▶ INSTRUCTION:
Please work out how many lines in the entries below include the string "will", and reply with the number alone.

▶ RECORDS FOR THE EXERCISE:
[Start of section]

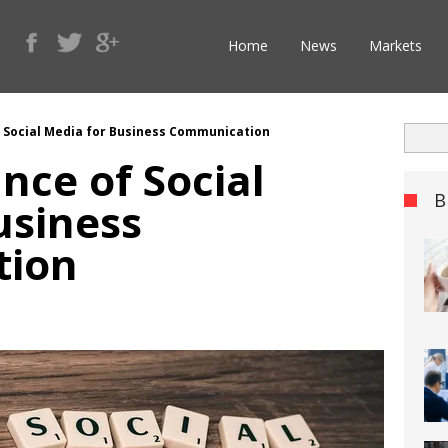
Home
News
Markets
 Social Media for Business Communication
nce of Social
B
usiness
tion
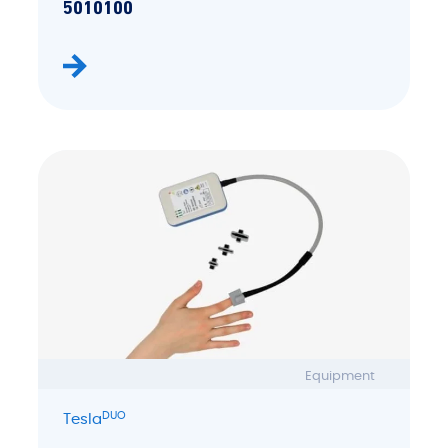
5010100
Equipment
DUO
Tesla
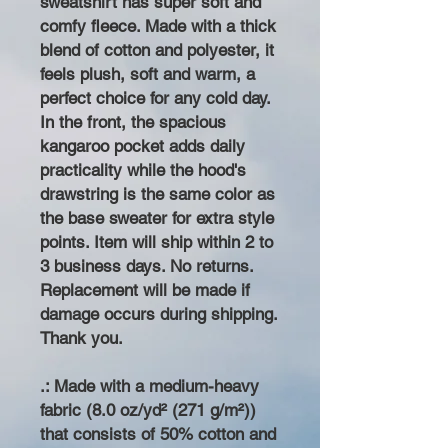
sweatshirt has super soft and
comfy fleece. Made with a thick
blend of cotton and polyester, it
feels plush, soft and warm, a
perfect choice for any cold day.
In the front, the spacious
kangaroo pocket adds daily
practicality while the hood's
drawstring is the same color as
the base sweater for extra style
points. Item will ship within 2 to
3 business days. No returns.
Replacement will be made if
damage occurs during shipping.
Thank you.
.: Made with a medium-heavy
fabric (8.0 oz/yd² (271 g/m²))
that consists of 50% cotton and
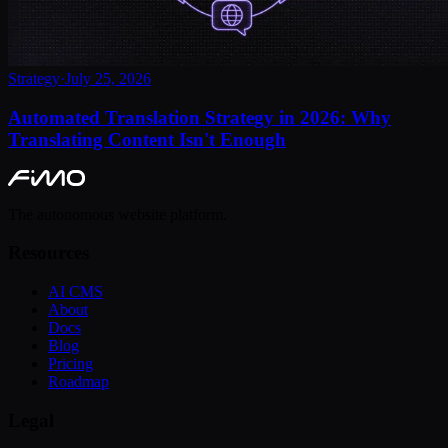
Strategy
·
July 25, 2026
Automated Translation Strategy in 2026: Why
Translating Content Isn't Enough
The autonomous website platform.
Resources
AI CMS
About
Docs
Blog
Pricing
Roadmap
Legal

[End of section]
[Start of section]

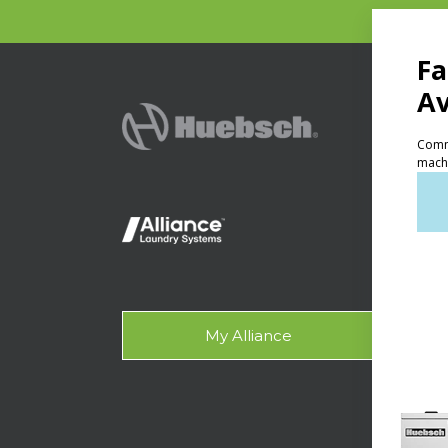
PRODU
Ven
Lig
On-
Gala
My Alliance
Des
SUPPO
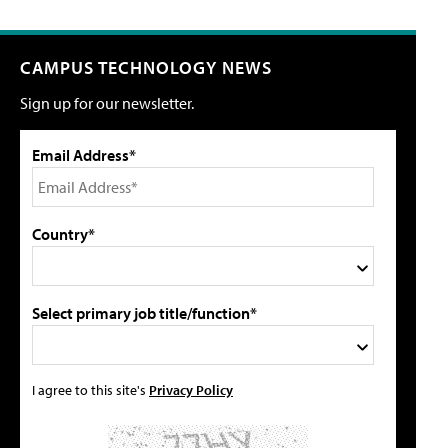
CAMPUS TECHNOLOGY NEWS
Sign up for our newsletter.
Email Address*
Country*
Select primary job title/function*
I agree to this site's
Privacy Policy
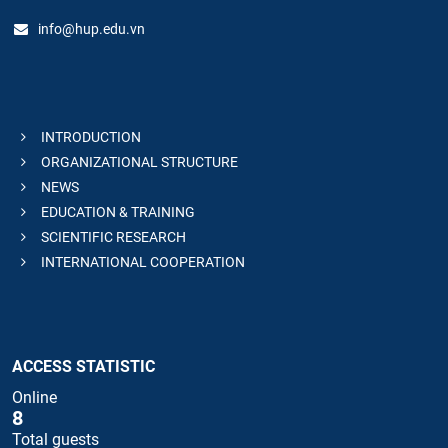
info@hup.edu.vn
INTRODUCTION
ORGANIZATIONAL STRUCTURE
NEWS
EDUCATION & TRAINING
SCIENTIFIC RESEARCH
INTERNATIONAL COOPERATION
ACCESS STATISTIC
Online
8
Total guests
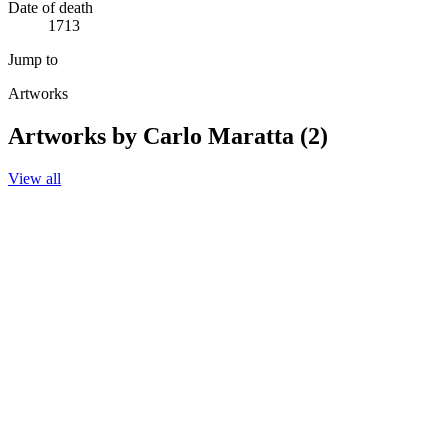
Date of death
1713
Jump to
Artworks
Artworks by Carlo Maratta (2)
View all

[End of section]

▶ RESPONSE TO THIS EXERCISE:
2